As Susan French has pointed out, ". . .everything that we do [as hypnotists] has to do with directing attention from thoughts and perceptions that have negative effects to more positive states and perceptions. What results is not only changing a habit of thinking but creates the release of brain/body chemicals that support the state where the attention rests." By heightening and enhancing our internal states, we can have experiences which we are not capable of in everyday life, but which are just as "real" to us -- if not more so -- than if they were, with predictable effects on our personal lives.

I recently had a client who suffered from chronic pain and post-traumatic stress disorder from a near-fatal automobile accident.
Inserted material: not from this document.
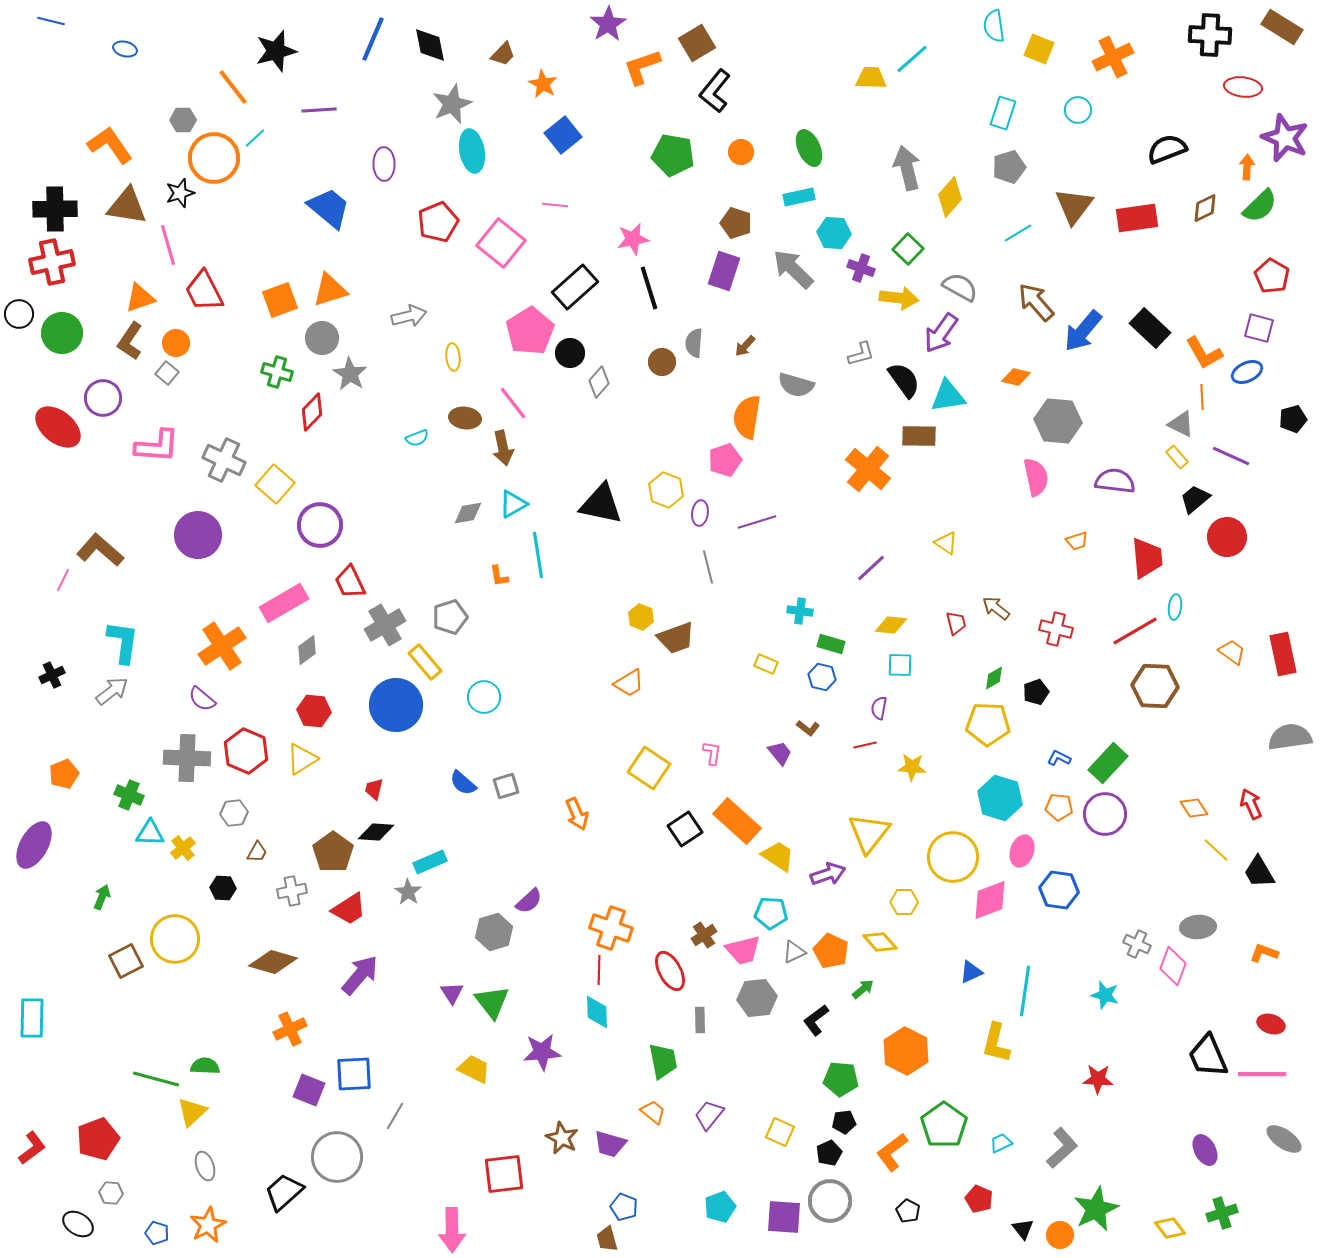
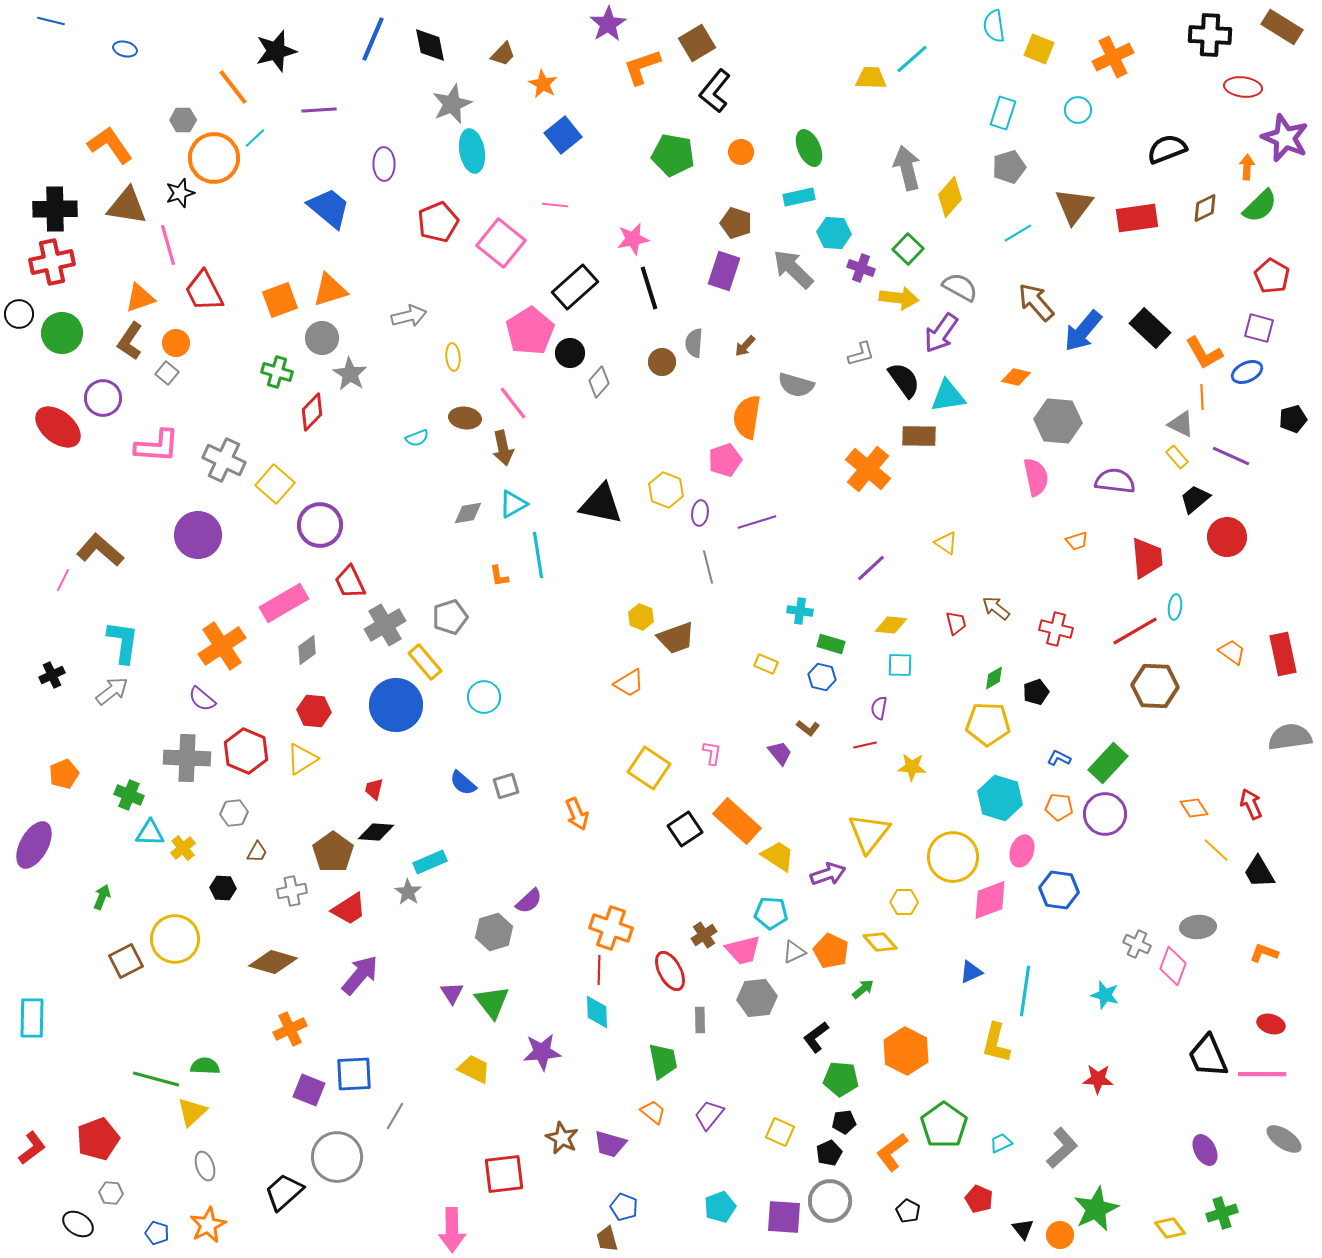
black L-shape at (816, 1020): moved 17 px down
He had been prescribed several pain medications, which were not always effective. I saw him weekly at his home. I used a traditional hypnotic induction, using suggestions of deep-muscle relaxation, followed by repeated deepening combined with suggestions of anesthesia and well-being, with post-hypnotic suggestions that the effects would continue. I also taught him self-hypnosis in order to prolong the effects of these suggestions between visits. He reported generally good results with these procedures, but he still needed his prescription medication. Even then, he stated that the inductions were sometimes not completely effective in removing all of his discomfort.

One day, his wife said to me, "We sure could have used you last week, Doc. Nothing seems to be working, and the pain is as bad as ever." I knew I had to devise an especially effective induction, so I told them about hyperempiria, indicating (as a "waking suggestion") that was a new and especially powerful technique which would enable him to experience higher states of awareness while his body remained asleep, thereby focusing his mind more effectively on the suggestions I provided. He was interested, and eager to try any new procedure which might bring about greater relief.

As the induction proceeded, I asked him him to picture himself relaxing deeply in the basket of a large balloon, which was about to lift off. As the balloon began straining at the ropes which held it, his body was sinking deeper and deeper into a deep, sound sleep. And as the balloon began to rise, his consciousness would rise along with it, until he entered hyperempiria. I elaborated upon this combined induction until he appeared to become highly involved with my suggestions, and then proceeded with my suggestions for healing and pain control.

The client later reported that his pain had considerably lessened. I showed him how to include autosuggestions for hyperempiria into his self-hypnosis routine, and his wife subsequently told me, "I often see him going upstairs in the middle of the day, and when I ask him where he is going, he tells me, 'I'm going for a balloon ride!'"

The client and his wife have remained in occasional contact. In our most recent telephone conversation, two years after hyperempiric suggestions were incorporated into his self-hypnosis routine, the client reported that although some pain sensations remained after taking his medication, the combination of prescribed medication plus hypnotic and hyperempiric suggestions together provided the greatest amount of relief.


  
Print Sources

Gibbons, D. E. (2001). Experience as an art form. .New York, NY: Authors Choice Press.

Gibbons, D. E. (2000). Applied hypnosis and hyperempiria. Lincoln, NE: Authors Choice Press (originally published 1979 by Plenum Press).

 Gibbons, D. E., & Lynn, S. J. (2010). Hypnotic inductions: A primer. in S. J. Lynn, J. W. Rhue, & I. Kirsch (Eds.) Handbook of clinical hypnosis, 2nd ed. Washington, DC: American Psychological Association, pp. 267-291.